# [THE EXERCISE]
Format as a JSON list of strings, one per line with blank lines omitted, the items starting with the line containing "Count of red" and going on through the line containing "Number of gold".

# [DATA]
** BEGIN **

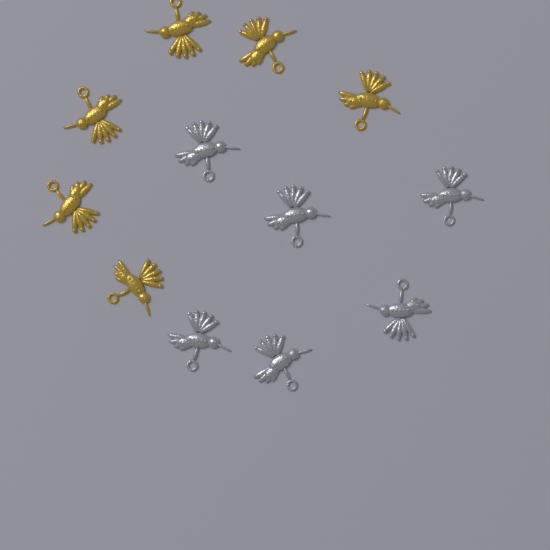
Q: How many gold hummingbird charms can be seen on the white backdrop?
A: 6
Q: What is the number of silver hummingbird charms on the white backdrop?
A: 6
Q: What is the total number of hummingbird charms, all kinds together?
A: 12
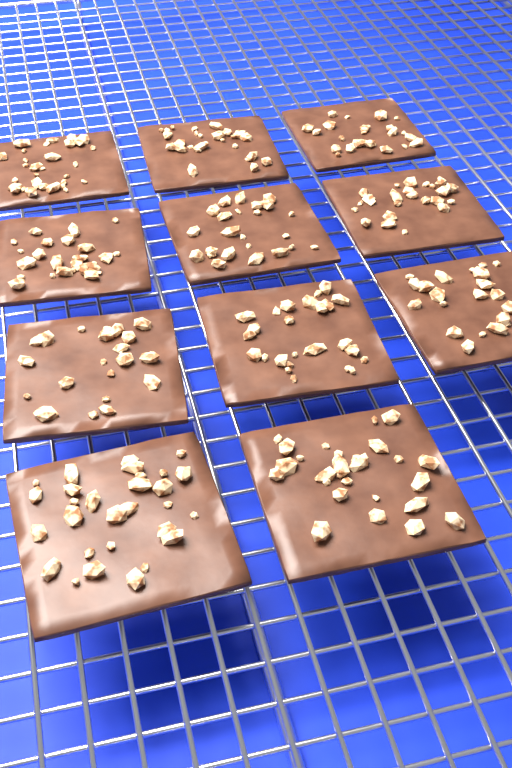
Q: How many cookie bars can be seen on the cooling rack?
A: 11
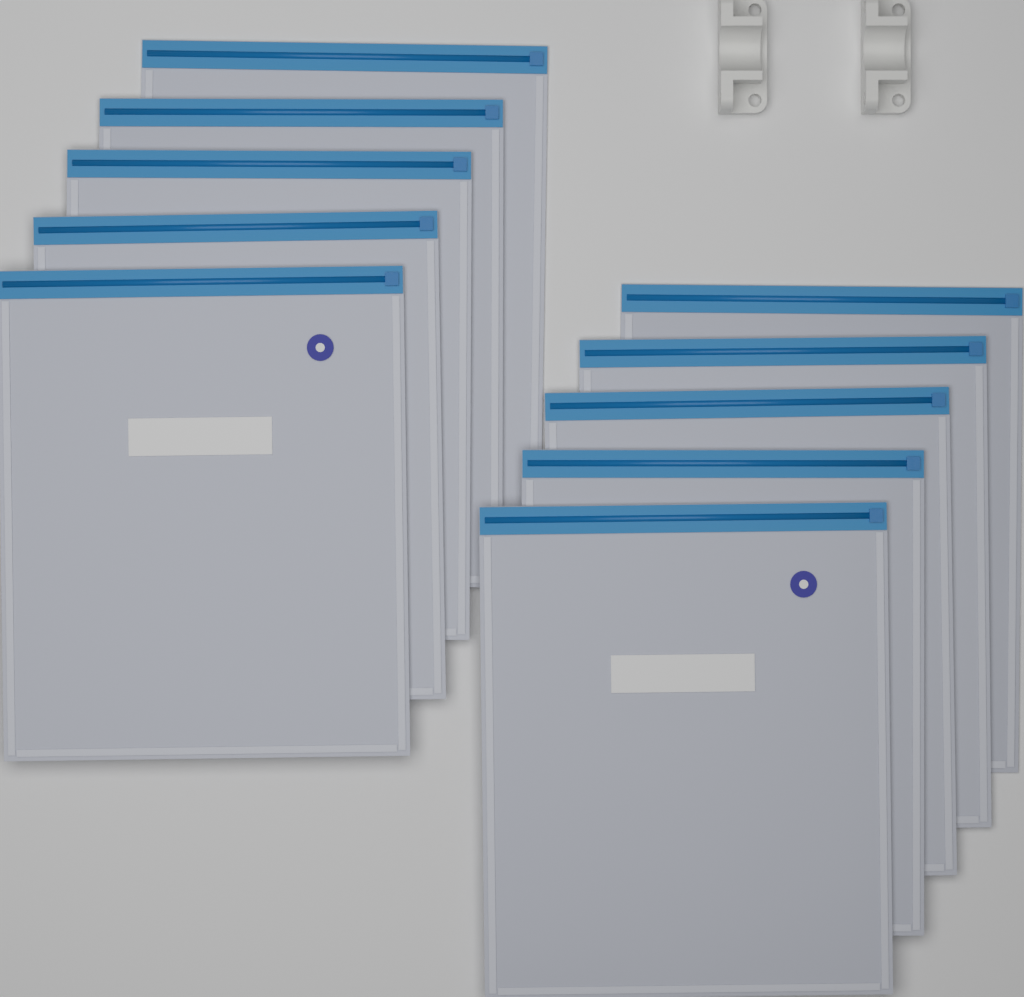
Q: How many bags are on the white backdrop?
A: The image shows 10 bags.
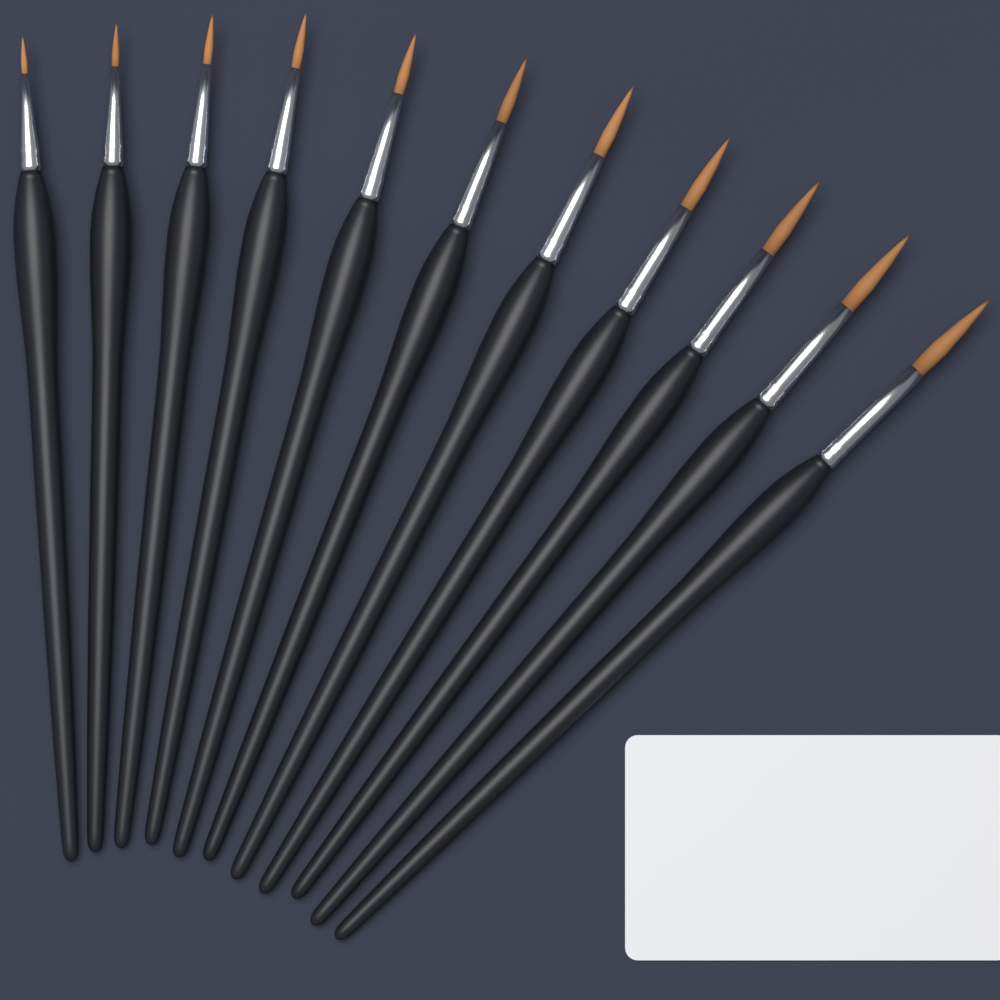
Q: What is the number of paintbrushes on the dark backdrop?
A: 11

** END **
** BEGIN **

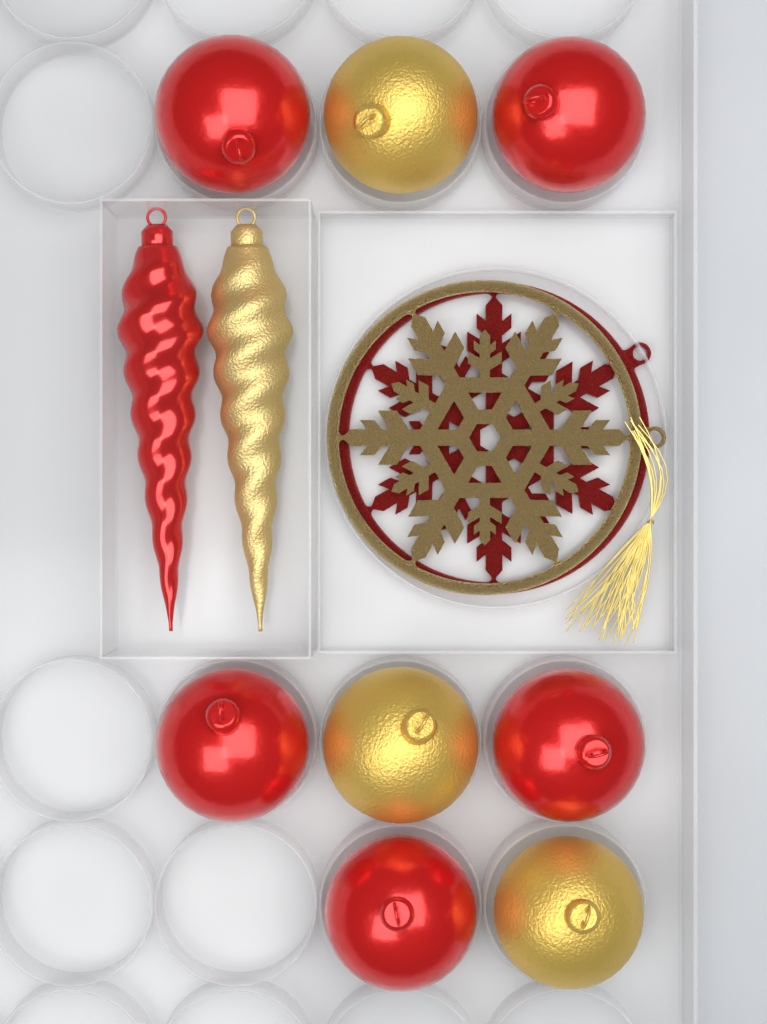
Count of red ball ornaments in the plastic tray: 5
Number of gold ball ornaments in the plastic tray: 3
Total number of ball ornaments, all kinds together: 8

** END **
** BEGIN **

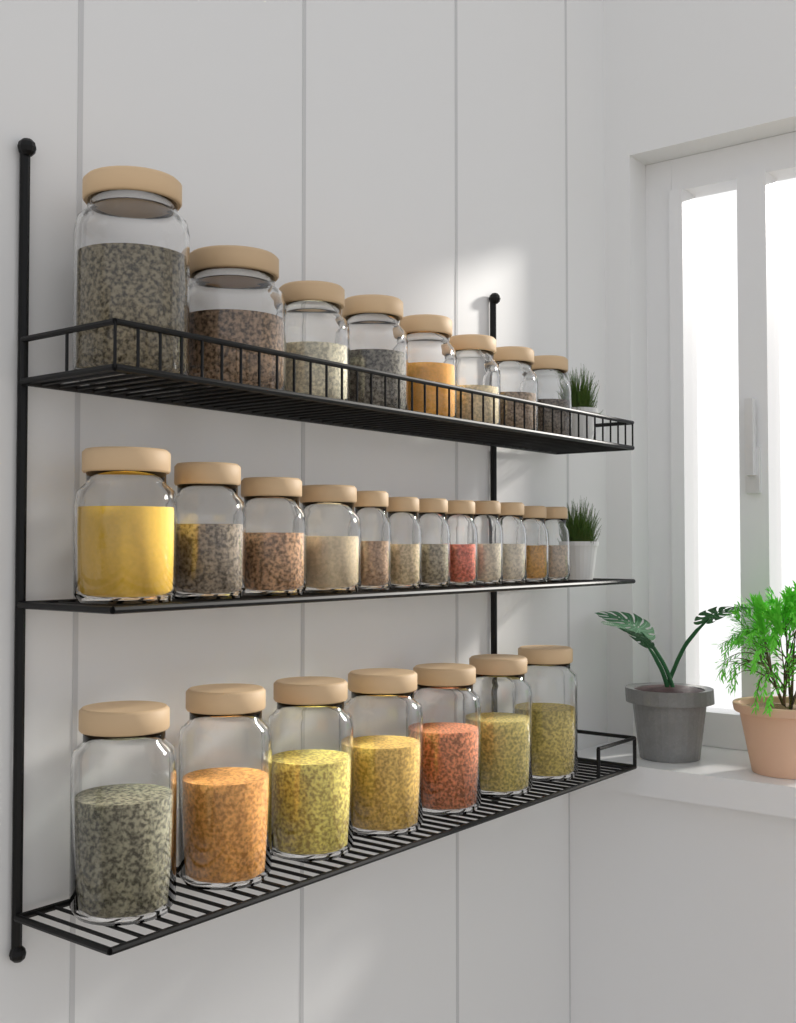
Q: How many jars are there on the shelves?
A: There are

** END **

# [OUTPUT OF THE TASK]
[
  "Count of red ball ornaments in the plastic tray: 5",
  "Number of gold ball ornaments in the plastic tray: 3"
]